■ TEXTO PROPORCIONADO
____________________
En Disney nos quedamos en el hotel de los señoritos pipiolos y acicalados, el Grand Floridian, pero no en las suites más caras, sino en habitaciones regulares, los tres en el mismo cuarto. A media mañana tomábamos el tren y bajábamos en Magic Kingdom, y cada día nos parecía más horrible, más insoportable, más deprimente, nauseabundo e infernal. Los juegos nos parecían estúpidos, las filas eran densas y sudorosas, el mundo parecía no tener salvación viendo a tantos padres estresados empujando los cochecitos de sus bebés demasiado pequeños para entender nada. Fue un espanto, el asco puro. No teníamos ganas de meternos a ningún juego ni encontrarnos apiñados entre ese amasijo de obesos tragando panes con salchicha y haciéndose fotos como si estuvieran en el nirvana. La conclusión a la que llegamos fue que Magic Kingdom, Disneyworld, Orlando, era una mierda, y no había que volver más.

Pero ya estábamos allí, y ya me habían cobrado los miles de dólares que cobran estos usureros que hacen fortunas de la idiotez de la gente como yo, de sus ganas imbéciles de ser felices. Y entonces mis hijas mayores y yo decidimos que no haríamos nada, dormiríamos hasta mediodía y, a la tarde, buscaríamos un lugar esquinado, con sombrita, con muy poco tráfico humano, alejado del mar de gente espantosa exigiéndose ser feliz, y allí nos sentábamos los tres, tranquilos, relajados, a la sombra, y simplemente nos dedicábamos a observar a la gente, a decir mezquindades y crueldades sobre ella, a burlarnos y hacer escarnio de los viandantes, a ponerles apodos injuriosos, a imaginarles unas vidas espeluznantes, a cagarnos de risa de cada bípedo que pasaba. Cómo nos reíamos de la gente, de las pendejadas que decíamos de cada pánfilo o pasmarote que pasaba apurado empujando su cochecito; cómo nos reíamos pensando que ese era el mejor juego de Disney: buscar una sombrita, parapetarse en una esquina, mirar a la gente y burlarse sin compasión de ella. Mis hijas y yo teníamos un humor muy compatible y nos moríamos de risa, y luego volvíamos al hotel y nos bañábamos en una piscina con patos.
____________________
■ TAREAS
**A.** Conteste estas preguntas a partir del texto sobre la estancia en Disney:
(i) ¿En qué hotel se alojaron?
(ii) ¿Qué consideraban el mejor juego de Disney?
(iii) ¿Dónde se bañaban al volver al hotel?
**B.** Extraiga del texto sobre la estancia en Disney el fragmento que va desde "En Disney nos" hasta "que volver más.", ambos incluidos.

■ EXTRACTOS DEL LISTADO
____________________
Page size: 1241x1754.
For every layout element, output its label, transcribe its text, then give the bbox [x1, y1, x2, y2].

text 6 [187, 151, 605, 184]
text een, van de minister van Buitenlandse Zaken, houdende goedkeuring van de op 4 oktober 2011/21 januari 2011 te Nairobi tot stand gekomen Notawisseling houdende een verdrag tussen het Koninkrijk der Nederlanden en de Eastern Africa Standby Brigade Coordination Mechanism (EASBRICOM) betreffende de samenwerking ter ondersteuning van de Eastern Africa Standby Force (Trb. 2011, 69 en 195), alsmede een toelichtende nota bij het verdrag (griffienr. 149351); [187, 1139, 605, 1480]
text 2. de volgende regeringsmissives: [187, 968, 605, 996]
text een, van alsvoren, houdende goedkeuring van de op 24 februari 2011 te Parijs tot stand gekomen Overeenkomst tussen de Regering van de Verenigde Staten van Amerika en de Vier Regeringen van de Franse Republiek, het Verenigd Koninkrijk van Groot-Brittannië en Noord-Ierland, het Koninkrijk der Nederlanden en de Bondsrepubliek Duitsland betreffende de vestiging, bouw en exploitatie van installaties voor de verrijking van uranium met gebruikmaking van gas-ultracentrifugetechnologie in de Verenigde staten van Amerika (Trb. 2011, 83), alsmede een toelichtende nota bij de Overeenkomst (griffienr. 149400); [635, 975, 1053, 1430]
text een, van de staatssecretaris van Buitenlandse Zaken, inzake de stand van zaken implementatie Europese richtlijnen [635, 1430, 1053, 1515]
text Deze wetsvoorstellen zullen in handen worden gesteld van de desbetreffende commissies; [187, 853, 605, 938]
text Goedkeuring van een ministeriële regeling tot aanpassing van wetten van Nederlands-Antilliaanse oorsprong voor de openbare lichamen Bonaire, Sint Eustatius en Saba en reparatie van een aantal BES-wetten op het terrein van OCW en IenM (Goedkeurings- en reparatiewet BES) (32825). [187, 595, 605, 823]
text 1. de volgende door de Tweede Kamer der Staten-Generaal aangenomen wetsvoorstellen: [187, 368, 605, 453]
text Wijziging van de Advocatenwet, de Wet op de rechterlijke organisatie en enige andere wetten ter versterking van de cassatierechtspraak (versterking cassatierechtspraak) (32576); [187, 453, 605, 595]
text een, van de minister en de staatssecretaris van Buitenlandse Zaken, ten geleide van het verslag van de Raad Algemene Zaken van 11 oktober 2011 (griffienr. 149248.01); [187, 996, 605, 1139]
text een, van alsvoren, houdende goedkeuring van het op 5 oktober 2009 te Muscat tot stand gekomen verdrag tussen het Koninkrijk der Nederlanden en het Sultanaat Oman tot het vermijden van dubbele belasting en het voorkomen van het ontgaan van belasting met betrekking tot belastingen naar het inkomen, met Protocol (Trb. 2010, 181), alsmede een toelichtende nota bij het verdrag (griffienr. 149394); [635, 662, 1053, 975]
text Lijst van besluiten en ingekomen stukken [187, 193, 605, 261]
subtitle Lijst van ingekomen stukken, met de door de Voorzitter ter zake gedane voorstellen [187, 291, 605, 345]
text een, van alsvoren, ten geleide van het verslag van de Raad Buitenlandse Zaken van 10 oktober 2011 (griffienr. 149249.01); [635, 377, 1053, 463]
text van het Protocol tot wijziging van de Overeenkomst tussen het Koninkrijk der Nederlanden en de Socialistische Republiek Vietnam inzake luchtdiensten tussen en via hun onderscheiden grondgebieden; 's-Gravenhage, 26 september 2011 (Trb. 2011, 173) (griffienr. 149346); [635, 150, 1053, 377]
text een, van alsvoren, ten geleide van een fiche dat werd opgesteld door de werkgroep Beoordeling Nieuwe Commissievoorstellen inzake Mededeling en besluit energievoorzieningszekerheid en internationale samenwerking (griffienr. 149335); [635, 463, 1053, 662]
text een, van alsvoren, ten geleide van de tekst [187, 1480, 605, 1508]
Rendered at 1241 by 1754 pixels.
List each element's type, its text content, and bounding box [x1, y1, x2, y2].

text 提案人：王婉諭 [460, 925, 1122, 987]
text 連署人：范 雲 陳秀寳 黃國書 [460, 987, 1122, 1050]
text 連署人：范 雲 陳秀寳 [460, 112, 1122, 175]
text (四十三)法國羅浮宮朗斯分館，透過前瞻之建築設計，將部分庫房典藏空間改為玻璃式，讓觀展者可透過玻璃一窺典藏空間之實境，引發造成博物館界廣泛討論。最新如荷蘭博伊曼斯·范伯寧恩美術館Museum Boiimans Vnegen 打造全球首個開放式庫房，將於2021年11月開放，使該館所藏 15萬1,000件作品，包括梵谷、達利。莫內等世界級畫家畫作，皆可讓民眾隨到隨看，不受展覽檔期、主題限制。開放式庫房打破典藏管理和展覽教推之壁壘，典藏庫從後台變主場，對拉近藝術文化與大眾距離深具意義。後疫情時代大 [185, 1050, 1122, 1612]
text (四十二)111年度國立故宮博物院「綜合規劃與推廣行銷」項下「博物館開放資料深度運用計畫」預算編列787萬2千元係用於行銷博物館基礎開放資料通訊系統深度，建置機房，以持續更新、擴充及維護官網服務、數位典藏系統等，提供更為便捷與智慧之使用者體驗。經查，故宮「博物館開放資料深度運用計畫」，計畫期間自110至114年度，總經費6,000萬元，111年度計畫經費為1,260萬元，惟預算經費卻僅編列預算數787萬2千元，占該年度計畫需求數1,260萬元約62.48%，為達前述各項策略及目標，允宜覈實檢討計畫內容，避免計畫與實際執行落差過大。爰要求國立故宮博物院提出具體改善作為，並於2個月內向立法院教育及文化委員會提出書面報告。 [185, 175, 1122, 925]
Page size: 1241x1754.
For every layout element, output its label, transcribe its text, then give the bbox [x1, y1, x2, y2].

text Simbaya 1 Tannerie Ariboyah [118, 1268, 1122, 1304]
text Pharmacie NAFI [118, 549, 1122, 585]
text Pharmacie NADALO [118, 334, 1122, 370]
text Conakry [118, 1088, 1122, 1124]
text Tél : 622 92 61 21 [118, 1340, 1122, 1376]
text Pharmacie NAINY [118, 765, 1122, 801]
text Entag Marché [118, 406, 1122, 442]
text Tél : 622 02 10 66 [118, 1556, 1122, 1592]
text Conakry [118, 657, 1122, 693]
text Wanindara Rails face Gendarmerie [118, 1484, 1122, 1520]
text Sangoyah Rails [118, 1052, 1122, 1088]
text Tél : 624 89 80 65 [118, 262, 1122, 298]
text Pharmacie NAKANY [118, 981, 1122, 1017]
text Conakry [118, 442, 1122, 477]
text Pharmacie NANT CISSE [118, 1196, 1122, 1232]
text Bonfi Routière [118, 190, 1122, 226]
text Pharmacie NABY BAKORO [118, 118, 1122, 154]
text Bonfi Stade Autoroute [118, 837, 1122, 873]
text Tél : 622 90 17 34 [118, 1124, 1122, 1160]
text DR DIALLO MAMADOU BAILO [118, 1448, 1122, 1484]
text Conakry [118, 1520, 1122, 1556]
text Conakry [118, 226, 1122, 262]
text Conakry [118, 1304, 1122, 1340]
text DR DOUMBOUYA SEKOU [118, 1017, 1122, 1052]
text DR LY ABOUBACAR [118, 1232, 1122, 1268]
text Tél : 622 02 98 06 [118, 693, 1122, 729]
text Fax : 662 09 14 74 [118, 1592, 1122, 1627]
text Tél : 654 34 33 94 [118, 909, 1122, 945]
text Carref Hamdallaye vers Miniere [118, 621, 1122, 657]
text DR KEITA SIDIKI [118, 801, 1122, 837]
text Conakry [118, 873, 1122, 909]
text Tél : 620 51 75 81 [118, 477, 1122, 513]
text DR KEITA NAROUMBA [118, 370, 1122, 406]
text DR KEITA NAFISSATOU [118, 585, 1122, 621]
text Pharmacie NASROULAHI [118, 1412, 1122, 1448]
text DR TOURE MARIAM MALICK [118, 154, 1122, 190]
____________________
■ SOLUCIONES DEL EJERCICIO
**A.**
(i) En el Grand Floridian.
(ii) Buscar una sombrita, parapetarse en una esquina, mirar a la gente y burlarse sin compasión de ella.
(iii) En una piscina con patos.

**B.**
En Disney nos quedamos en el hotel de los señoritos pipiolos y acicalados, el Grand Floridian, pero no en las suites más caras, sino en habitaciones regulares, los tres en el mismo cuarto. A media mañana tomábamos el tren y bajábamos en Magic Kingdom, y cada día nos parecía más horrible, más insoportable, más deprimente, nauseabundo e infernal. Los juegos nos parecían estúpidos, las filas eran densas y sudorosas, el mundo parecía no tener salvación viendo a tantos padres estresados empujando los cochecitos de sus bebés demasiado pequeños para entender nada. Fue un espanto, el asco puro. No teníamos ganas de meternos a ningún juego ni encontrarnos apiñados entre ese amasijo de obesos tragando panes con salchicha y haciéndose fotos como si estuvieran en el nirvana. La conclusión a la que llegamos fue que Magic Kingdom, Disneyworld, Orlando, era una mierda, y no había que volver más.